● **TESTO RIPORTATO**:
_ _ _ _

Il “dio sporco”
Con questo epiteto, non ingiurioso bensì elogiativo, Eduardo Galeano chiamava Maradona, e potremmo pensare che si riferisse alla sua faccia da cabecita negra (piccola testa negra), come vengono chiamati coloro che vivono nelle villas miserias, le baraccopoli, attorno a Buenos Aires. Anche altri calciatori latinoamericani, anzi più precisamente argentini, venuti a giocare in Italia alla fine degli anni Cinquanta, erano stati chiamati in Italia “gli angeli dalla faccia sporca”. In realtà Galeano spiegava: «Maradona è diventato una specie di Dio sporco, il più umano degli dei. Questo forse spiega la venerazione universale che ha conquistato, più di ogni altro giocatore. Un Dio sporco che ci assomiglia: donnaiolo, chiacchierone, ubriacone, divoratore, irresponsabile, bugiardo, fanfarone». Come dare torto a Galeano, alla coscienza civile dell’America latina?
In effetti Maradona è stato l’espressione più giocosa dell’essere argentino. Per questa ragione Maradona è appartenuto al popolo. Se Fichte avesse conosciuto il calcio – come capiterà ad Heidegger – avrebbe detto che Maradona era l’esempio più tipico della sua Zusammengehörigkeit (co-appartenenza). Heidegger riutilizzerà quel termine a proposito di se stesso e della sua appartenenza alle montagne bavaresi, non avrebbe potuto utilizzarlo per il calciatore che amava, il Kaiser Franz Beckenbauer, perché Beckenbauer non apparteneva a nessuno, se non a se stesso. Nessun calciatore è appartenuto al popolo, eccetto Maradona e Garrincha, entrambi hanno finito la loro vita malamente. Garrincha, addirittura, è tornato da dove era partita la sua avventura nel mondo calcistico, in una favela, Maradona lo ha evitato.
Appartenere al popolo in Argentina e in America latina significa conoscere l’esclusione, la miseria, la fame. Maradona lo ha sempre riconosciuto: lui è nato povero, anzi era orgoglioso della sua nascita in povertà. Non è un caso che è stato tifoso del Boca Juniors, la squadra dei poveri, e amato da una città italiana destinata all’esclusione: Napoli. Non poteva esserci miscela più esplosiva di un argentino, nato povero, che si trasferisce al Napoli. Ci aveva provato Omar Sivori, ma il calcio italiano degli anni Sessanta non tollerava l’idea che lo scudetto non finisse tra Milano e Torino. Con Maradona fu impossibile negargli lo scudetto, anzi ne vinse due, come al solito esagerò! Proprio per l’esclusione dal calcio dalla quale Maradona la tirò fuori, Napoli l’ha amato come il migliore dei suoi figli. Addirittura qualcuno pensò che l’esclusione fosse finita definitivamente, ma il Milan di Berlusconi riportò le cose al loro luogo “naturale”.

_ _ _ _

● **DATI FORNITI**:
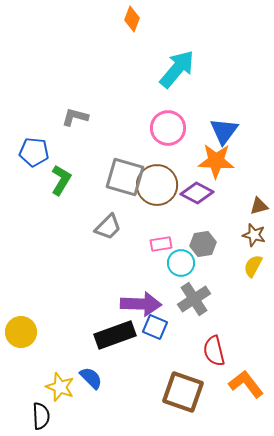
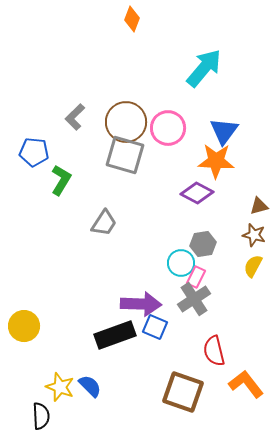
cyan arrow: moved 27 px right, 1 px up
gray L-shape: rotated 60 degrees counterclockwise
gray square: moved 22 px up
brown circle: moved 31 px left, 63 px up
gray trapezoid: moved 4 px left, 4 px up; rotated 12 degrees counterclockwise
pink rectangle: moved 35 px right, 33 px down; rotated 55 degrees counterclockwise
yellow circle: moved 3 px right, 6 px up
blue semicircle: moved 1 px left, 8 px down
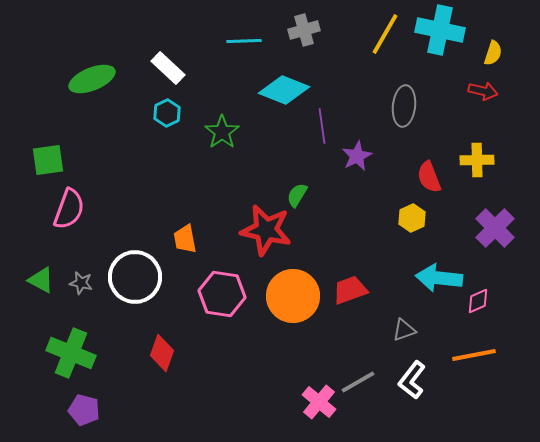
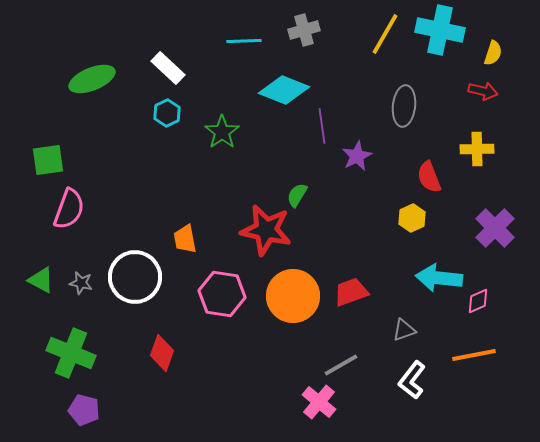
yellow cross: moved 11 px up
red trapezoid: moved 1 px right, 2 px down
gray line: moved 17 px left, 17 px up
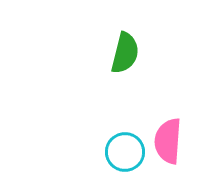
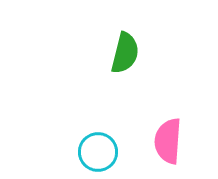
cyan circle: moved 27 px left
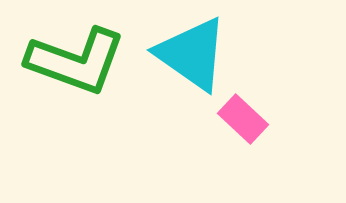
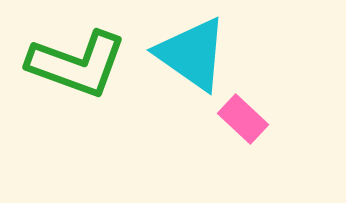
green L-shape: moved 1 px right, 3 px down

_ _ _ _

● **DA SVOLGERE**:
A. Trascrivi alla lettera, dal testo su Maradona, il passo che comincia con le parole "In effetti Maradona" e si chiude con "lo ha evitato.".
B. Nel testo su Maradona, di quale squadra si dice che Maradona sia stato tifoso?

● **RISULTATI DELLE ATTIVITÀ**:
A.
In effetti Maradona è stato l’espressione più giocosa dell’essere argentino. Per questa ragione Maradona è appartenuto al popolo. Se Fichte avesse conosciuto il calcio – come capiterà ad Heidegger – avrebbe detto che Maradona era l’esempio più tipico della sua Zusammengehörigkeit (co-appartenenza). Heidegger riutilizzerà quel termine a proposito di se stesso e della sua appartenenza alle montagne bavaresi, non avrebbe potuto utilizzarlo per il calciatore che amava, il Kaiser Franz Beckenbauer, perché Beckenbauer non apparteneva a nessuno, se non a se stesso. Nessun calciatore è appartenuto al popolo, eccetto Maradona e Garrincha, entrambi hanno finito la loro vita malamente. Garrincha, addirittura, è tornato da dove era partita la sua avventura nel mondo calcistico, in una favela, Maradona lo ha evitato.

B. Del Boca Juniors, la squadra dei poveri.